*Goal of the exercise:*
Look through the records below for the line with "left knee: (787, 509, -1)". Return that line and each one after it up to and including the line with "right ankle: (714, 568, 41)", exactly.

Per-instance keypoint data
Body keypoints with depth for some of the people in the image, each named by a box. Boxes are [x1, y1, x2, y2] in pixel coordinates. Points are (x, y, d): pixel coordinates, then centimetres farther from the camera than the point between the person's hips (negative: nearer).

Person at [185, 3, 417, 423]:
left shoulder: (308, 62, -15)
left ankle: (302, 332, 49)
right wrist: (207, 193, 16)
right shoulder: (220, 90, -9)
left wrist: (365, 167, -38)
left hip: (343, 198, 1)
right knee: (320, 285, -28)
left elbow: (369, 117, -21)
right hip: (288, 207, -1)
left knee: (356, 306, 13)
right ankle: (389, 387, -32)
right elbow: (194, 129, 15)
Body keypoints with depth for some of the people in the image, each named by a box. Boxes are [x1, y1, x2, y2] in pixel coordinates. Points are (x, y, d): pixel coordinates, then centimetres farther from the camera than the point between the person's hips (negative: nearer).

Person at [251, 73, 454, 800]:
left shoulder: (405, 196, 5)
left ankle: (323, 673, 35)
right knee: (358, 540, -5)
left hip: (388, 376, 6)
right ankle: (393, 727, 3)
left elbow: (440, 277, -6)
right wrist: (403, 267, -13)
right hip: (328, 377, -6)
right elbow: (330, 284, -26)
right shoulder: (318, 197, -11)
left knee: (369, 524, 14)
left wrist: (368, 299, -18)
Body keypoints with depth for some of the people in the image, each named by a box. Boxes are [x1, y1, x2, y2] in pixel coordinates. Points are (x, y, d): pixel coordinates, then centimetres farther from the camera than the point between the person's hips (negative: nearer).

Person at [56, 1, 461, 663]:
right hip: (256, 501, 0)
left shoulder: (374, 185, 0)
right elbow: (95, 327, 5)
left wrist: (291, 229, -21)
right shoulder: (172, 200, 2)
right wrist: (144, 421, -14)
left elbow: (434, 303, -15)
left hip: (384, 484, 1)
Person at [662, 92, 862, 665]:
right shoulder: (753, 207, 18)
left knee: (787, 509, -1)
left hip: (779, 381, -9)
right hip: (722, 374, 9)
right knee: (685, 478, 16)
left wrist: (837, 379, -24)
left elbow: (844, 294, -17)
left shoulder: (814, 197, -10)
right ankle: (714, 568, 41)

...

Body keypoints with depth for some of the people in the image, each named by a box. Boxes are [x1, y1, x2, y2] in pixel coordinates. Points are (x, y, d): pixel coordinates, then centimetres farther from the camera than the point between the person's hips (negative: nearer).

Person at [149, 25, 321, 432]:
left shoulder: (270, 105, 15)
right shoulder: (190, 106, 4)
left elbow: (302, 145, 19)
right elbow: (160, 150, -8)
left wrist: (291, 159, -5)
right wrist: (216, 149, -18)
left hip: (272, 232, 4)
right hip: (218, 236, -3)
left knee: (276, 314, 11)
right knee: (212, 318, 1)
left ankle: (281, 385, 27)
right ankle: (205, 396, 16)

*Exercise solution:*
left knee: (787, 509, -1)
left hip: (779, 381, -9)
right hip: (722, 374, 9)
right knee: (685, 478, 16)
left wrist: (837, 379, -24)
left elbow: (844, 294, -17)
left shoulder: (814, 197, -10)
right ankle: (714, 568, 41)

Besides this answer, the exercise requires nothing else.